Maldives comprises of 26 natural atolls made up of about 1190 islands of which 198 are inhabited. Over 80% of the land area of these islands is less than 1 meter above mean sea level. Most economic activities are centered around the capital Male’ and there is a tendency for people to migrate to the capital for better prospects, making the 2 sq km island one of the most densely populated cities in the world.
Maldives has enjoyed a long period of robust economic growth following the rapid growth of its tourism and fisheries sectors. In its advancement as a middle-income country, Maldives has made significant progress in meeting the Millennium Development Goals (MDGs), and is recognized as an MDG Plus country in South Asia.
While the country has made significant strides in democracy, the journey has not been without obstacles.
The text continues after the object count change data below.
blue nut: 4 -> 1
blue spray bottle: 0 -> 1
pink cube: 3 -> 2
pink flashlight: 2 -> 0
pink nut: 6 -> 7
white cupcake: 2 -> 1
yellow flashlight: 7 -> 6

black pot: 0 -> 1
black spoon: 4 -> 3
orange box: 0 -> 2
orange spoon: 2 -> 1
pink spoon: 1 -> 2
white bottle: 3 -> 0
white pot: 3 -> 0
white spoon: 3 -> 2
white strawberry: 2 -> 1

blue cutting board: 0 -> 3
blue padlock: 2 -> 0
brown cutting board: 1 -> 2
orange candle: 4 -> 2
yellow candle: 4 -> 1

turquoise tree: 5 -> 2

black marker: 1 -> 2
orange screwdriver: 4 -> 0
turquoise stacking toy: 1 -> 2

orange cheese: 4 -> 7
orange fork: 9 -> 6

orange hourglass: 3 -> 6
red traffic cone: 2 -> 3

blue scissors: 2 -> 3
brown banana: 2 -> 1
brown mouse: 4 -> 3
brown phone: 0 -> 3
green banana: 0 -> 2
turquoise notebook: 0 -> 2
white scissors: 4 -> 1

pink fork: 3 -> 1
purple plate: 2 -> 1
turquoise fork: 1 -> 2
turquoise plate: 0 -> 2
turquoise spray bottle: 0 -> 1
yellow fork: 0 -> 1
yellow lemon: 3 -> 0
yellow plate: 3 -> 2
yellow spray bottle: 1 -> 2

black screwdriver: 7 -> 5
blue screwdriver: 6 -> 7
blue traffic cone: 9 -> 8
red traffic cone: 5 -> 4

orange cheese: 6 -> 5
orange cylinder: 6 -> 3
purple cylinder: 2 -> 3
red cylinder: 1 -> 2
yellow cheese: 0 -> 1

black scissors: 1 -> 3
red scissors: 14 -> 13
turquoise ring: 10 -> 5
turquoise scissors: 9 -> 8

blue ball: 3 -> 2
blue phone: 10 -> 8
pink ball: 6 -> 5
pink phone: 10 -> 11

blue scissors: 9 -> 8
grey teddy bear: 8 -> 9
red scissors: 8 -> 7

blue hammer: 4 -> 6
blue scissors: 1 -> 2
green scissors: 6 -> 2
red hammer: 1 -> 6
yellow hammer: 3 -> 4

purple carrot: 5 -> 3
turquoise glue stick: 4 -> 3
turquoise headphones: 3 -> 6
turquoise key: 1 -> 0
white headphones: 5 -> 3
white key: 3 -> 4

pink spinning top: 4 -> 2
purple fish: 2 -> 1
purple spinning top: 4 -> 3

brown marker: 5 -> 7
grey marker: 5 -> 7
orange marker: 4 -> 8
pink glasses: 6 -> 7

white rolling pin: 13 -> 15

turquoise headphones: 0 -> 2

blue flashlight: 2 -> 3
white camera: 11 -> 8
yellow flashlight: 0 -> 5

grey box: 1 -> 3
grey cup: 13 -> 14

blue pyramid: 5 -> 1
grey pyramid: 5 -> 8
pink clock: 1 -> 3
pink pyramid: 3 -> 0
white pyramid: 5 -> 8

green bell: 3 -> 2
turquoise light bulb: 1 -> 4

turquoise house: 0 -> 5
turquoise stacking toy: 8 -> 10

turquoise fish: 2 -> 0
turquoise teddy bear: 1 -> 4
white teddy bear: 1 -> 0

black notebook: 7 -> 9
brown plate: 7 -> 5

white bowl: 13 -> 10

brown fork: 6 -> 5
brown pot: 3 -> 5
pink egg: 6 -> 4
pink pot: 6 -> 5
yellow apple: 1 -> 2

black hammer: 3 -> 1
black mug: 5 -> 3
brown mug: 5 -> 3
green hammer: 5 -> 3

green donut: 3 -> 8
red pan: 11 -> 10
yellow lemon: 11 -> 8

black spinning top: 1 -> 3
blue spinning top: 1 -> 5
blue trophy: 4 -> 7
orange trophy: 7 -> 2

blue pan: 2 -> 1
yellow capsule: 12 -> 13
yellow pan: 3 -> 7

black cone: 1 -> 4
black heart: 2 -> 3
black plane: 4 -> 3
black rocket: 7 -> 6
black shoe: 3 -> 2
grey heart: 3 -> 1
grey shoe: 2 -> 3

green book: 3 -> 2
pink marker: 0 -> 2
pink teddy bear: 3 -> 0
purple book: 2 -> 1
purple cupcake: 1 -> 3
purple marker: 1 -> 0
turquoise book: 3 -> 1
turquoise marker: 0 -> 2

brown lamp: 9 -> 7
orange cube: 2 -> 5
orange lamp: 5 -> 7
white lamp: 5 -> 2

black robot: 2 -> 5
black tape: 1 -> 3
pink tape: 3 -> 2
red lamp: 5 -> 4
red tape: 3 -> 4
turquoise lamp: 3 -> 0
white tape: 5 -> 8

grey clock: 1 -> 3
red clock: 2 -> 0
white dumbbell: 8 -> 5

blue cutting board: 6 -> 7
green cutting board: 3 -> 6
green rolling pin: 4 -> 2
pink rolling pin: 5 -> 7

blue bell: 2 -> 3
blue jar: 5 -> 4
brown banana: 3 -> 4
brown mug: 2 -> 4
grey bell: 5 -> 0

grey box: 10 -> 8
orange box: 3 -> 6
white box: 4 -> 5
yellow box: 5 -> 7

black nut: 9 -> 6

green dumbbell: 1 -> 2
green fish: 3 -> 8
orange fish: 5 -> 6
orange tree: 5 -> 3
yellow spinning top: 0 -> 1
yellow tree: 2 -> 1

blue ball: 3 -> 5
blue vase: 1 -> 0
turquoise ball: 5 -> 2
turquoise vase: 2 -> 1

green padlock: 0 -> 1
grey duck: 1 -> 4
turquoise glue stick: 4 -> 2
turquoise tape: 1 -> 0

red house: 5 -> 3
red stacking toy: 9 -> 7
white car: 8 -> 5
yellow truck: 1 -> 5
The reform movement has dealt with tensions, and at times ,distrust among people. The past few years have seen remarkable changes in the socioeconomic and political landscape. Multi-party democracy was introduced for the first time in 2005 and a new Constitution embodying democratic principles was ratified in 2008, followed by the country’s first free elections. The democratic reform process has ensured separation of powers which has seen the country elect a new President, Parliament, an independent judiciary and other related independent institutions. But many challenges remain.
Maldives’ fragile democracy must still be nurtured. It has to confront and withstand rising food prices, fuel shortages, repercussions from the global financial crisis, and it has to combat climate change. It will also have to cope with changes that come with becoming a Middle Income Country. These obstacles present a challenge in formulating national policies, strategies, the development of effective legislation, as required in the new Constitution.
Maldives has made remarkable progress towards achieving the MDGs, making it a front-runner in South Asia. It has achieved five of the eight MDGs by 2010, with substantial progress in the areas of poverty, education and health. However, progress has been relatively slower in achieving gender equality and women’s empowerment (MDG3), ensuring environmental sustainability (MDG7) and developing a global partnership for development (MDG8).
Maldives has performed remarkably well in the Human Development Index (HDI) in recent years, maintaining a consistently high ranking in South Asia.
Despite the global economic ups and downs over the last 20 years, the tsunami in 2004, and ongoing shortages, the average growth rate for real GDP between 2000 and 2009 was close to 6 percent - one of the highest in Asia. Maldives has also been extending the coverage of its social services, including education and health care, to most of its population.
Economic diversification is leading to higher incomes. Strategies such as public-private partnerships and decentralization are being pursued by the Government. This is expected to positively affect the social and economic situation of the people.
Maldives has pledged to protect and preserve the natural environment, reduce greenhouse gas emissions and achieve carbon neutrality. Tourism and fisheries, two key sectors of the economy, have already developed eco-friendly practices.
Gender equality and human rights have become a priority in Government policies and programmes. The democratic transition has raised expectations for better government, and new policies are emerging to restructure the socio-political and economic landscape of the country.